BACKGROUND: Several guidelines have recommended that the use of the lowest effective dose of antithyroid drugs (ATDs) that maintains maternal serum free thyroxine (FT4) levels at or moderately above the upper limit of the reference range is appropriate for fetal euthyroid status. However, little is known about whether ATD dosage affects the difference in serum FT4 levels between the mother and neonate. We conducted a retrospective study at a tertiary hospital in Japan to investigate the dose-dependent influence of ATDs on both maternal and fetal thyroid hormone status. MATERIALS AND METHODS: We retrospectively examined 62 pregnant women who delivered between 2007 and 2016 and were treated for Graves' hyperthyroidism with ATD at any stage during pregnancy. We selected individuals whose data on maternal FT4 level within 4 weeks of their deliveries and cord FT4 level of their infants at the time of delivery were available.

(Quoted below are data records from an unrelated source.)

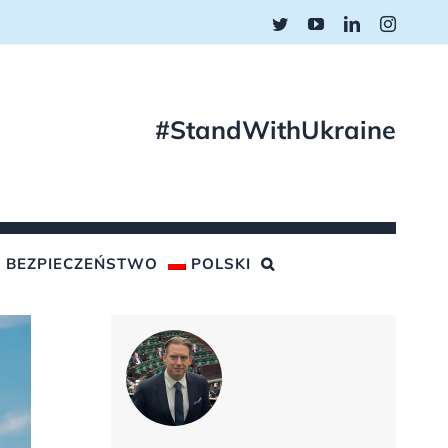
Twitter
YouTube
LinkedIn
Instagr
#StandWithUkraine
BEZPIECZEŃSTWO
POLSKI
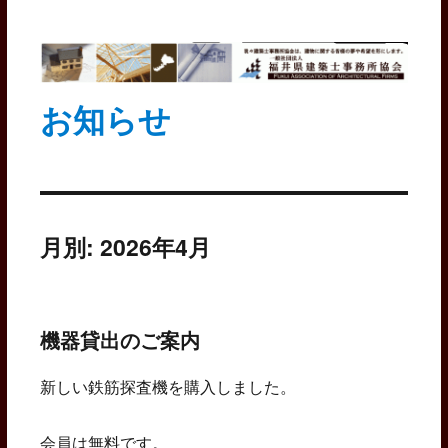
お知らせ
月別: 2026年4月
機器貸出のご案内
新しい鉄筋探査機を購入しました。
会員は無料です。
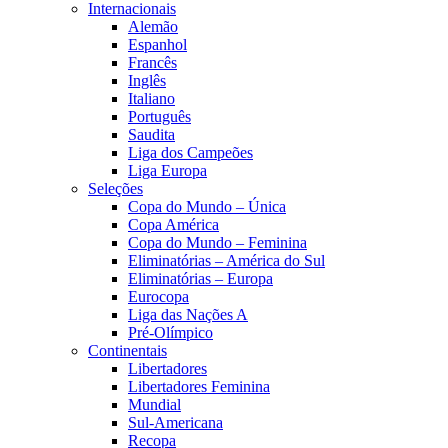
Internacionais
Alemão
Espanhol
Francês
Inglês
Italiano
Português
Saudita
Liga dos Campeões
Liga Europa
Seleções
Copa do Mundo – Única
Copa América
Copa do Mundo – Feminina
Eliminatórias – América do Sul
Eliminatórias – Europa
Eurocopa
Liga das Nações A
Pré-Olímpico
Continentais
Libertadores
Libertadores Feminina
Mundial
Sul-Americana
Recopa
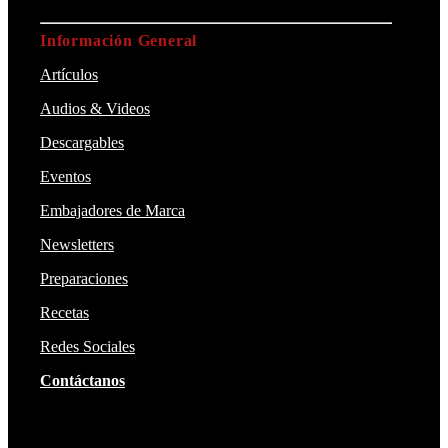
Información General
Artículos
Audios & Videos
Descargables
Eventos
Embajadores de Marca
Newsletters
Preparaciones
Recetas
Redes Sociales
Contáctanos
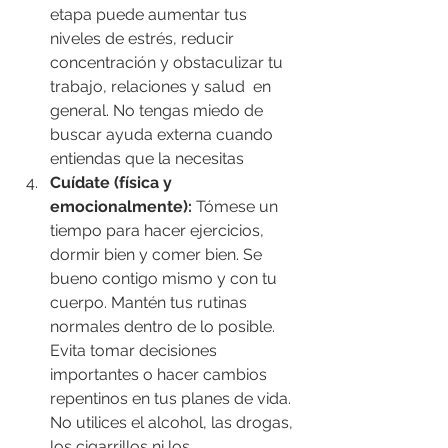
etapa puede aumentar tus 
niveles de estrés, reducir 
concentración y obstaculizar tu 
trabajo, relaciones y salud  en 
general. No tengas miedo de 
buscar ayuda externa cuando 
entiendas que la necesitas
Cuídate (física y 
emocionalmente):
 Tómese un 
tiempo para hacer ejercicios, 
dormir bien y comer bien. Se 
bueno contigo mismo y con tu 
cuerpo. Mantén tus rutinas 
normales dentro de lo posible. 
Evita tomar decisiones 
importantes o hacer cambios 
repentinos en tus planes de vida. 
No utilices el alcohol, las drogas, 
los cigarrillos ni los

Those with multiple pregnancies, iodine or glucocorticoid treatment, and fetal goiter detected by ultrasonography were excluded. RESULTS: After the exclusion criteria were applied, we recruited 40 individuals. The cord FT4 levels were significantly lower than the maternal FT4 levels in patients treated with high-dosage ATDs (methimazole >5 mg daily or propylthiouracil >100 mg daily). However, there were no significant differences between maternal and cord FT4 levels in patients treated with low-dosage ATDs (methimazole ≤5 mg daily or propylthiouracil ≤100 mg daily). We selected 35 individuals whose data on maternal thyrotropin receptor-binding inhibitory immunoglobulin (TBII) level were available. Multiple linear regression analysis adjusted for ATD dosage, maternal TBII level, and gestational period found that ATD dosage was a significant predictor of the difference in serum FT4 levels between the mother and neonate. In terms of maternal complications, multiple logistic regression analysis identified maternal free triiodothyronine (FT3) level as a significant predictor of the incidence of preterm delivery. CONCLUSIONS: We found a dose-dependent influence of ATDs on the difference in serum FT4 levels between mothers with Graves' hyperthyroidism and their neonates. Further studies to evaluate the optimal target FT4 and FT3 levels for the mother and neonate during pregnancy may improve the outcome of pregnant women with Graves' hyperthyroidism.